EXERCISE DIRECTIONS:
Without omitting anything, retype the data that follows.

MATERIAL SHOWN:
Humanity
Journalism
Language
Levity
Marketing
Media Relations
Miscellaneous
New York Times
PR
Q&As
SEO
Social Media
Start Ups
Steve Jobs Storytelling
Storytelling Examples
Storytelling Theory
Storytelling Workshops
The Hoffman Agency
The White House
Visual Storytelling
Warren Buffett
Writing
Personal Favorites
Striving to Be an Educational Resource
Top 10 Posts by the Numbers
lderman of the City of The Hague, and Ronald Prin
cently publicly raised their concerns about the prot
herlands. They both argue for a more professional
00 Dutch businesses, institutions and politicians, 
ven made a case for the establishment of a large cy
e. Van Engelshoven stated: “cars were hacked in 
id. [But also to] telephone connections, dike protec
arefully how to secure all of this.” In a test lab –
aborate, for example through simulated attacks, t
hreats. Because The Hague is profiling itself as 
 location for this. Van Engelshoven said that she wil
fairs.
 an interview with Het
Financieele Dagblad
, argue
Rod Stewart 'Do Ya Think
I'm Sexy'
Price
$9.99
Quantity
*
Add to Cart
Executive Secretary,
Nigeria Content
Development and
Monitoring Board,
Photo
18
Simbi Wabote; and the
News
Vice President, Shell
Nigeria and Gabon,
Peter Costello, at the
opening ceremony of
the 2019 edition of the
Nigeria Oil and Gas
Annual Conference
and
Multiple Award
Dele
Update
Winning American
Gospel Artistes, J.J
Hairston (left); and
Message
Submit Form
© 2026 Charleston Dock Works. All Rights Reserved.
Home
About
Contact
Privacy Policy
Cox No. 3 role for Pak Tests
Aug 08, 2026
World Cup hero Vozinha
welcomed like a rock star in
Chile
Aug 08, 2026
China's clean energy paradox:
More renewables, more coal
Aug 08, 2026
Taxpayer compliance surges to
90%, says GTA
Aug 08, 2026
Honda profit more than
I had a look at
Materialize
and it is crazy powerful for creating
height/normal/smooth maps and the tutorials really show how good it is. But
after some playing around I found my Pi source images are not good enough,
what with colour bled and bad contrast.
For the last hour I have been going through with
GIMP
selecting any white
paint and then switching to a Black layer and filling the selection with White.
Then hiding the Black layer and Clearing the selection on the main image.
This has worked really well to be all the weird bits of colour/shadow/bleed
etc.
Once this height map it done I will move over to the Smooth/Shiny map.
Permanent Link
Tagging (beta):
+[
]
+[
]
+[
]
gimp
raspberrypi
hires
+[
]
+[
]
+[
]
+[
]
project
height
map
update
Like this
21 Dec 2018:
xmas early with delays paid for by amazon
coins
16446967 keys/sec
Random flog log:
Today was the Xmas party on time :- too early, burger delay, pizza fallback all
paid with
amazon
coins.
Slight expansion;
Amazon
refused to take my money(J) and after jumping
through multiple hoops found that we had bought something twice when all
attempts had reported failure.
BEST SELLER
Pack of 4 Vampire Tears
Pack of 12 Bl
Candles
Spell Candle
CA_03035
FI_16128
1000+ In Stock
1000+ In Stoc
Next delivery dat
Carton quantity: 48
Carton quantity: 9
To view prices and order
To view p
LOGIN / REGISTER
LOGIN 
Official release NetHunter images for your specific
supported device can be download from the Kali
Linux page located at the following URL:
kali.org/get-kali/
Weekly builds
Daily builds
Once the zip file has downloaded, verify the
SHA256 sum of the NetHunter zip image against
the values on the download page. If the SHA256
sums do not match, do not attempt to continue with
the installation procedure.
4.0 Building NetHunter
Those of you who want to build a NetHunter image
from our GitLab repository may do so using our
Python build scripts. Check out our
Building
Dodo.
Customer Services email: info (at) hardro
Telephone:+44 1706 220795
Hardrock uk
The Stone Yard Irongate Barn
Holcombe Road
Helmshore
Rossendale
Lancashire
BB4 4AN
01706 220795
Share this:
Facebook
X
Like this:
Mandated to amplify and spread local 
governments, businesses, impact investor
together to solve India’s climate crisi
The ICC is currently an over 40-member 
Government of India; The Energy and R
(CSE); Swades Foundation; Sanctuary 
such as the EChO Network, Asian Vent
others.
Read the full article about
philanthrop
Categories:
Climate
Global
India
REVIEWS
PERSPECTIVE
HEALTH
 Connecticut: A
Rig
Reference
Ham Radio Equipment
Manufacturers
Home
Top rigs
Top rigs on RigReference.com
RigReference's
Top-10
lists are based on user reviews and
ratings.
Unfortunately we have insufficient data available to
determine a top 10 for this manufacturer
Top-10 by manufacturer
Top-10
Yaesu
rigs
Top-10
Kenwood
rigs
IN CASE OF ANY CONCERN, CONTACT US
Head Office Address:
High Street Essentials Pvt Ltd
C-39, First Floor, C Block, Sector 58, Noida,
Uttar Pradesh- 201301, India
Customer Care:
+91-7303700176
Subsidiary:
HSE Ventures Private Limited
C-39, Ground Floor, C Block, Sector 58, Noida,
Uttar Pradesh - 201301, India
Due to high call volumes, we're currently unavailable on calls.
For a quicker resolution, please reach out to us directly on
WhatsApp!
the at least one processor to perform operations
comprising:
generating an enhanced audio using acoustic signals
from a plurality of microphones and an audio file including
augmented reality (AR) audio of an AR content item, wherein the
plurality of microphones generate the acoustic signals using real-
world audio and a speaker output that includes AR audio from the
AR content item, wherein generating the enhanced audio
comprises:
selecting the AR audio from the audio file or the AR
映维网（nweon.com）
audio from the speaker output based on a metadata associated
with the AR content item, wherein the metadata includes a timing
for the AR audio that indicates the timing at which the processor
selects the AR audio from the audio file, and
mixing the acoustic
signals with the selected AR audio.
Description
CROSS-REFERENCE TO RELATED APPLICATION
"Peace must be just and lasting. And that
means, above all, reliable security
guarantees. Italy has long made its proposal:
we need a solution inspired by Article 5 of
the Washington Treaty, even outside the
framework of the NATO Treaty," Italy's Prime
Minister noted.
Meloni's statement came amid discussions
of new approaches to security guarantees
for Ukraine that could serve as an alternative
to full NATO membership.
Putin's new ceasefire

EXPECTED ANSWER:
Humanity
Journalism
Language
Levity
Marketing
Media Relations
Miscellaneous
New York Times
PR
Q&As
SEO
Social Media
Start Ups
Steve Jobs Storytelling
Storytelling Examples
Storytelling Theory
Storytelling Workshops
The Hoffman Agency
The White House
Visual Storytelling
Warren Buffett
Writing
Personal Favorites
Striving to Be an Educational Resource
Top 10 Posts by the Numbers
lderman of the City of The Hague, and Ronald Prin
cently publicly raised their concerns about the prot
herlands. They both argue for a more professional
00 Dutch businesses, institutions and politicians, 
ven made a case for the establishment of a large cy
e. Van Engelshoven stated: “cars were hacked in 
id. [But also to] telephone connections, dike protec
arefully how to secure all of this.” In a test lab –
aborate, for example through simulated attacks, t
hreats. Because The Hague is profiling itself as 
 location for this. Van Engelshoven said that she wil
fairs.
 an interview with Het
Financieele Dagblad
, argue
Rod Stewart 'Do Ya Think
I'm Sexy'
Price
$9.99
Quantity
*
Add to Cart
Executive Secretary,
Nigeria Content
Development and
Monitoring Board,
Photo
18
Simbi Wabote; and the
News
Vice President, Shell
Nigeria and Gabon,
Peter Costello, at the
opening ceremony of
the 2019 edition of the
Nigeria Oil and Gas
Annual Conference
and
Multiple Award
Dele
Update
Winning American
Gospel Artistes, J.J
Hairston (left); and
Message
Submit Form
© 2026 Charleston Dock Works. All Rights Reserved.
Home
About
Contact
Privacy Policy
Cox No. 3 role for Pak Tests
Aug 08, 2026
World Cup hero Vozinha
welcomed like a rock star in
Chile
Aug 08, 2026
China's clean energy paradox:
More renewables, more coal
Aug 08, 2026
Taxpayer compliance surges to
90%, says GTA
Aug 08, 2026
Honda profit more than
I had a look at
Materialize
and it is crazy powerful for creating
height/normal/smooth maps and the tutorials really show how good it is. But
after some playing around I found my Pi source images are not good enough,
what with colour bled and bad contrast.
For the last hour I have been going through with
GIMP
selecting any white
paint and then switching to a Black layer and filling the selection with White.
Then hiding the Black layer and Clearing the selection on the main image.
This has worked really well to be all the weird bits of colour/shadow/bleed
etc.
Once this height map it done I will move over to the Smooth/Shiny map.
Permanent Link
Tagging (beta):
+[
]
+[
]
+[
]
gimp
raspberrypi
hires
+[
]
+[
]
+[
]
+[
]
project
height
map
update
Like this
21 Dec 2018:
xmas early with delays paid for by amazon
coins
16446967 keys/sec
Random flog log:
Today was the Xmas party on time :- too early, burger delay, pizza fallback all
paid with
amazon
coins.
Slight expansion;
Amazon
refused to take my money(J) and after jumping
through multiple hoops found that we had bought something twice when all
attempts had reported failure.
BEST SELLER
Pack of 4 Vampire Tears
Pack of 12 Bl
Candles
Spell Candle
CA_03035
FI_16128
1000+ In Stock
1000+ In Stoc
Next delivery dat
Carton quantity: 48
Carton quantity: 9
To view prices and order
To view p
LOGIN / REGISTER
LOGIN 
Official release NetHunter images for your specific
supported device can be download from the Kali
Linux page located at the following URL:
kali.org/get-kali/
Weekly builds
Daily builds
Once the zip file has downloaded, verify the
SHA256 sum of the NetHunter zip image against
the values on the download page. If the SHA256
sums do not match, do not attempt to continue with
the installation procedure.
4.0 Building NetHunter
Those of you who want to build a NetHunter image
from our GitLab repository may do so using our
Python build scripts. Check out our
Building
Dodo.
Customer Services email: info (at) hardro
Telephone:+44 1706 220795
Hardrock uk
The Stone Yard Irongate Barn
Holcombe Road
Helmshore
Rossendale
Lancashire
BB4 4AN
01706 220795
Share this:
Facebook
X
Like this:
Mandated to amplify and spread local 
governments, businesses, impact investor
together to solve India’s climate crisi
The ICC is currently an over 40-member 
Government of India; The Energy and R
(CSE); Swades Foundation; Sanctuary 
such as the EChO Network, Asian Vent
others.
Read the full article about
philanthrop
Categories:
Climate
Global
India
REVIEWS
PERSPECTIVE
HEALTH
 Connecticut: A
Rig
Reference
Ham Radio Equipment
Manufacturers
Home
Top rigs
Top rigs on RigReference.com
RigReference's
Top-10
lists are based on user reviews and
ratings.
Unfortunately we have insufficient data available to
determine a top 10 for this manufacturer
Top-10 by manufacturer
Top-10
Yaesu
rigs
Top-10
Kenwood
rigs
IN CASE OF ANY CONCERN, CONTACT US
Head Office Address:
High Street Essentials Pvt Ltd
C-39, First Floor, C Block, Sector 58, Noida,
Uttar Pradesh- 201301, India
Customer Care:
+91-7303700176
Subsidiary:
HSE Ventures Private Limited
C-39, Ground Floor, C Block, Sector 58, Noida,
Uttar Pradesh - 201301, India
Due to high call volumes, we're currently unavailable on calls.
For a quicker resolution, please reach out to us directly on
WhatsApp!
the at least one processor to perform operations
comprising:
generating an enhanced audio using acoustic signals
from a plurality of microphones and an audio file including
augmented reality (AR) audio of an AR content item, wherein the
plurality of microphones generate the acoustic signals using real-
world audio and a speaker output that includes AR audio from the
AR content item, wherein generating the enhanced audio
comprises:
selecting the AR audio from the audio file or the AR
映维网（nweon.com）
audio from the speaker output based on a metadata associated
with the AR content item, wherein the metadata includes a timing
for the AR audio that indicates the timing at which the processor
selects the AR audio from the audio file, and
mixing the acoustic
signals with the selected AR audio.
Description
CROSS-REFERENCE TO RELATED APPLICATION
"Peace must be just and lasting. And that
means, above all, reliable security
guarantees. Italy has long made its proposal:
we need a solution inspired by Article 5 of
the Washington Treaty, even outside the
framework of the NATO Treaty," Italy's Prime
Minister noted.
Meloni's statement came amid discussions
of new approaches to security guarantees
for Ukraine that could serve as an alternative
to full NATO membership.
Putin's new ceasefire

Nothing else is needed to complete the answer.